[Opening Exercise material section]
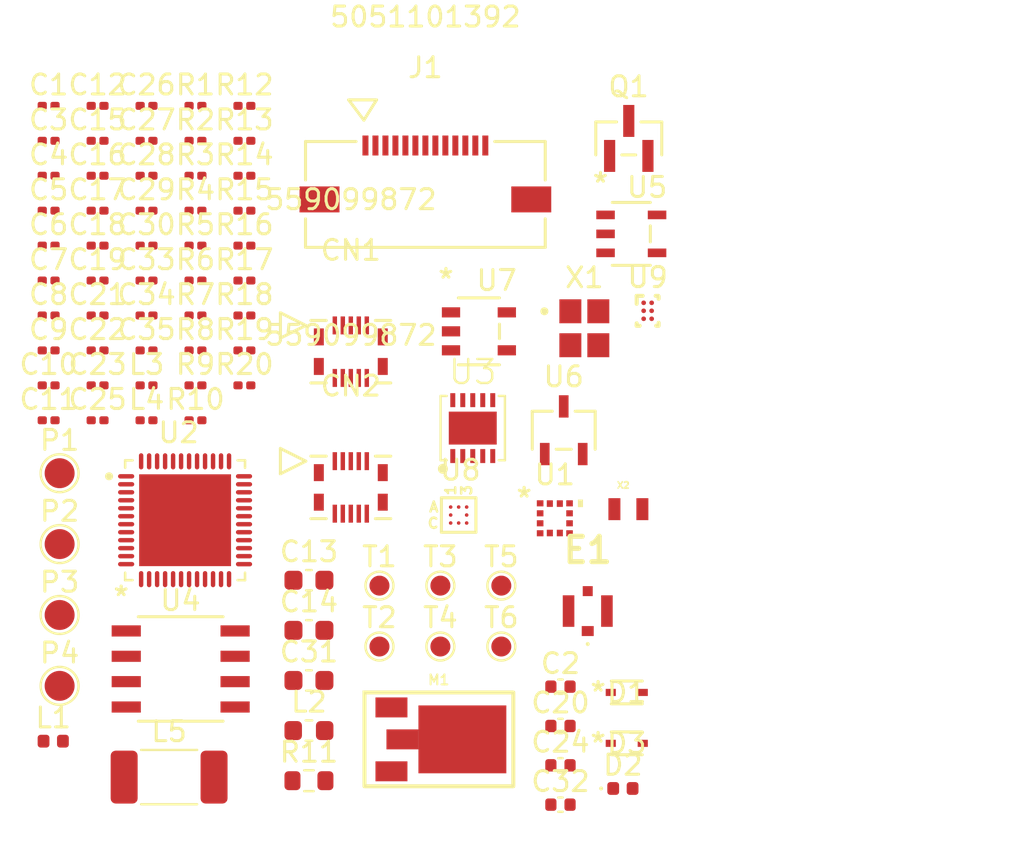
<source format=kicad_pcb>
(kicad_pcb
	(version 20240108)
	(generator "pcbnew")
	(generator_version "8.0")
	(general
		(thickness 1.6)
		(legacy_teardrops no)
	)
	(paper "A4")
	(layers
		(0 "F.Cu" signal)
		(31 "B.Cu" signal)
		(32 "B.Adhes" user "B.Adhesive")
		(33 "F.Adhes" user "F.Adhesive")
		(34 "B.Paste" user)
		(35 "F.Paste" user)
		(36 "B.SilkS" user "B.Silkscreen")
		(37 "F.SilkS" user "F.Silkscreen")
		(38 "B.Mask" user)
		(39 "F.Mask" user)
		(40 "Dwgs.User" user "User.Drawings")
		(41 "Cmts.User" user "User.Comments")
		(42 "Eco1.User" user "User.Eco1")
		(43 "Eco2.User" user "User.Eco2")
		(44 "Edge.Cuts" user)
		(45 "Margin" user)
		(46 "B.CrtYd" user "B.Courtyard")
		(47 "F.CrtYd" user "F.Courtyard")
		(48 "B.Fab" user)
		(49 "F.Fab" user)
		(50 "User.1" user)
		(51 "User.2" user)
		(52 "User.3" user)
		(53 "User.4" user)
		(54 "User.5" user)
		(55 "User.6" user)
		(56 "User.7" user)
		(57 "User.8" user)
		(58 "User.9" user)
	)
	(setup
		(pad_to_mask_clearance 0)
		(allow_soldermask_bridges_in_footprints no)
		(pcbplotparams
			(layerselection 0x00010fc_ffffffff)
			(plot_on_all_layers_selection 0x0000000_00000000)
			(disableapertmacros no)
			(usegerberextensions no)
			(usegerberattributes yes)
			(usegerberadvancedattributes yes)
			(creategerberjobfile yes)
			(dashed_line_dash_ratio 12.000000)
			(dashed_line_gap_ratio 3.000000)
			(svgprecision 4)
			(plotframeref no)
			(viasonmask no)
			(mode 1)
			(useauxorigin no)
			(hpglpennumber 1)
			(hpglpenspeed 20)
			(hpglpendiameter 15.000000)
			(pdf_front_fp_property_popups yes)
			(pdf_back_fp_property_popups yes)
			(dxfpolygonmode yes)
			(dxfimperialunits yes)
			(dxfusepcbnewfont yes)
			(psnegative no)
			(psa4output no)
			(plotreference yes)
			(plotvalue yes)
			(plotfptext yes)
			(plotinvisibletext no)
			(sketchpadsonfab no)
			(subtractmaskfromsilk no)
			(outputformat 1)
			(mirror no)
			(drillshape 1)
			(scaleselection 1)
			(outputdirectory "")
		)
	)
	(net 0 "")
	(net 1 "Net-(U2-DEC4)")
	(net 2 "GND")
	(net 3 "3V3")
	(net 4 "Net-(U2-XC2)")
	(net 5 "Net-(U1-IO_VDD)")
	(net 6 "Net-(U2-P0.00{slash}XL1)")
	(net 7 "Net-(U2-XC1)")
	(net 8 "Net-(U2-DEC1)")
	(net 9 "Net-(U2-P0.01{slash}XL2)")
	(net 10 "Net-(U2-DEC3)")
	(net 11 "Net-(U2-DEC2)")
	(net 12 "Net-(U3-VREG)")
	(net 13 "Net-(C15-Pad1)")
	(net 14 "Net-(C15-Pad2)")
	(net 15 "Net-(U2-ANT)")
	(net 16 "VBAT")
	(net 17 "Net-(U5-CE)")
	(net 18 "Net-(D1-CATHODE)")
	(net 19 "Net-(D3-CATHODE)")
	(net 20 "Net-(D3-ANODE)")
	(net 21 "Net-(J1-VPP)")
	(net 22 "Net-(J1-VCOMH)")
	(net 23 "POWER_UP")
	(net 24 "BAT_P")
	(net 25 "RX2")
	(net 26 "RX3")
	(net 27 "TX0")
	(net 28 "RX1")
	(net 29 "unconnected-(CN1-Pad6)")
	(net 30 "unconnected-(CN1-Pad5)")
	(net 31 "unconnected-(CN1-Pad8)")
	(net 32 "unconnected-(CN1-Pad7)")
	(net 33 "unconnected-(CN2-Pad8)")
	(net 34 "SCL")
	(net 35 "HR_EN2")
	(net 36 "HR_INT")
	(net 37 "SDA")
	(net 38 "VUSB")
	(net 39 "unconnected-(J1-NC1-Pad1)")
	(net 40 "Net-(J1-IREF)")
	(net 41 "SPI_CLK")
	(net 42 "unconnected-(J1-NC2-Pad13)")
	(net 43 "OLED_CS")
	(net 44 "OLED_RES")
	(net 45 "OLED_A0")
	(net 46 "MOSI")
	(net 47 "Net-(L1-Pad2)")
	(net 48 "Net-(U2-DCC)")
	(net 49 "Net-(U9-SW)")
	(net 50 "Net-(Q1-B)")
	(net 51 "Net-(U3-CRX1)")
	(net 52 "Net-(U3-CRX3)")
	(net 53 "Net-(U3-CRX2)")
	(net 54 "RDY")
	(net 55 "Net-(U4-~HOLD~)")
	(net 56 "CLK")
	(net 57 "Net-(U4-~WP~)")
	(net 58 "C_STATUS")
	(net 59 "Net-(U7-ISEN)")
	(net 60 "MOTOR_DRV")
	(net 61 "Net-(U9-FB)")
	(net 62 "RX")
	(net 63 "TX")
	(net 64 "DIO")
	(net 65 "AC_CLK")
	(net 66 "AC_INT1")
	(net 67 "unconnected-(U1-NC-Pad11)")
	(net 68 "AC_MISO")
	(net 69 "AC_MOSI")
	(net 70 "AC_CS#")
	(net 71 "unconnected-(U1-INT2-Pad6)")
	(net 72 "unconnected-(U2-P0.16-Pad19)")
	(net 73 "unconnected-(U2-NC-Pad44)")
	(net 74 "OLED_EN1")
	(net 75 "unconnected-(U2-P0.24-Pad29)")
	(net 76 "unconnected-(U2-P0.07-Pad9)")
	(net 77 "unconnected-(U2-P0.20-Pad23)")
	(net 78 "FLASH_CS")
	(net 79 "unconnected-(U2-P0.28{slash}AIN4-Pad40)")
	(net 80 "MISO")
	(net 81 "INT")
	(net 82 "unconnected-(U5-NC-Pad4)")
	(net 83 "unconnected-(U8-NC2-PadC2)")
	(net 84 "unconnected-(U8-NC1-PadA2)")
	(footprint "OD07_PLUS_-easyedapro:R_0201_0603Metric" (layer "F.Cu") (at 126.89475 75.287001))
	(footprint "OD07_PLUS_-easyedapro:C_0201_0603Metric" (layer "F.Cu") (at 121.99475 78.787001))
	(footprint "OD07_PLUS_-easyedapro:C_0201_0603Metric" (layer "F.Cu") (at 121.99475 75.287001))
	(footprint "OD07_PLUS_-easyedapro:TestPoint_Pad_D1.0mm" (layer "F.Cu") (at 136.10475 97.117001))
	(footprint "OD07_PLUS_-easyedapro:C_0201_0603Metric" (layer "F.Cu") (at 124.44475 71.787001))
	(footprint "OD07_PLUS_-easyedapro:R_0201_0603Metric" (layer "F.Cu") (at 126.89475 82.287001))
	(footprint "OD07_PLUS_-easyedapro:CON_559099872" (layer "F.Cu") (at 134.669946 82.3505))
	(footprint "OD07_PLUS_-easyedapro:D_0402_1005Metric" (layer "F.Cu") (at 148.28975 104.227001))
	(footprint "OD07_PLUS_-easyedapro:C_0201_0603Metric" (layer "F.Cu") (at 119.54475 71.787001))
	(footprint "OD07_PLUS_-easyedapro:L_0201_0603Metric" (layer "F.Cu") (at 124.44475 84.037001))
	(footprint "OD07_PLUS_-easyedapro:C_0603_1608Metric" (layer "F.Cu") (at 132.57475 98.817001))
	(footprint "OD07_PLUS_-easyedapro:C_0201_0603Metric" (layer "F.Cu") (at 124.44475 77.037001))
	(footprint "OD07_PLUS_-easyedapro:CON_5051101392_MOL" (layer "F.Cu") (at 138.403238 74.474201))
	(footprint "OD07_PLUS_-easyedapro:C_0201_0603Metric" (layer "F.Cu") (at 119.54475 82.287001))
	(footprint "OD07_PLUS_-easyedapro:L_0402_1005Metric" (layer "F.Cu") (at 119.77475 101.857001))
	(footprint "OD07_PLUS_-easyedapro:C_0201_0603Metric" (layer "F.Cu") (at 119.54475 80.537001))
	(footprint "OD07_PLUS_-easyedapro:SOT-23_MCC" (layer "F.Cu") (at 148.58395 71.668601))
	(footprint "OD07_PLUS_-easyedapro:TestPoint_Pad_D1.5mm" (layer "F.Cu") (at 120.09475 95.537001))
	(footprint "OD07_PLUS_-easyedapro:C_0201_0603Metric" (layer "F.Cu") (at 121.99475 70.037001))
	(footprint "OD07_PLUS_-easyedapro:R_0201_0603Metric" (layer "F.Cu") (at 126.89475 77.037001))
	(footprint "OD07_PLUS_-easyedapro:TestPoint_Pad_D1.0mm" (layer "F.Cu") (at 139.15475 94.067001))
	(footprint "OD07_PLUS_-easyedapro:TestPoint_Pad_D1.5mm" (layer "F.Cu") (at 120.09475 99.087001))
	(footprint "OD07_PLUS_-easyedapro:WL-CSPBGA8_1p2x1p2x0p5_AKM" (layer "F.Cu") (at 140.06925 90.531501))
	(footprint "OD07_PLUS_-easyedapro:R_0201_0603Metric" (layer "F.Cu") (at 126.89475 84.037001))
	(footprint "OD07_PLUS_-easyedapro:R_0201_0603Metric" (layer "F.Cu") (at 126.89475 71.787001))
	(footprint "OD07_PLUS_-easyedapro:C_0201_0603Metric" (layer "F.Cu") (at 121.99475 71.787001))
	(footprint "OD07_PLUS_-easyedapro:CR_350TA_DIO" (layer "F.Cu") (at 148.48405 99.416701))
	(footprint "OD07_PLUS_-easyedapro:C_0402_1005Metric" (layer "F.Cu") (at 145.16475 99.127001))
	(footprint "OD07_PLUS_-easyedapro:IQS263B" (layer "F.Cu") (at 140.77475 86.177001))
	(footprint "OD07_PLUS_-easyedapro:TestPoint_Pad_D1.0mm" (layer "F.Cu") (at 142.20475 97.117001))
	(footprint "OD07_PLUS_-easyedapro:CR_350TA_DIO" (layer "F.Cu") (at 148.48405 101.966101))
	(footprint "OD07_PLUS_-easyedapro:C_0201_0603Metric" (layer "F.Cu") (at 119.54475 85.787001))
	(footprint "OD07_PLUS_-easyedapro:CON_559099872"
		(layer "F.Cu")
		(uuid "6a412cc1-1c5e-4cc4-afdb-e44c8d2603e2")
		(at 134.669946 89.147499)
		(tags "559099872 ")
		(property "Reference" 
... [364220 chars truncated]
</source>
[Closing Exercise material section]
# [Goal of the exercise]
If a line of the records includes the string "Adhes", copy it out.

# [Solved problem]
		(32 "B.Adhes" user "B.Adhesive")
		(33 "F.Adhes" user "F.Adhesive")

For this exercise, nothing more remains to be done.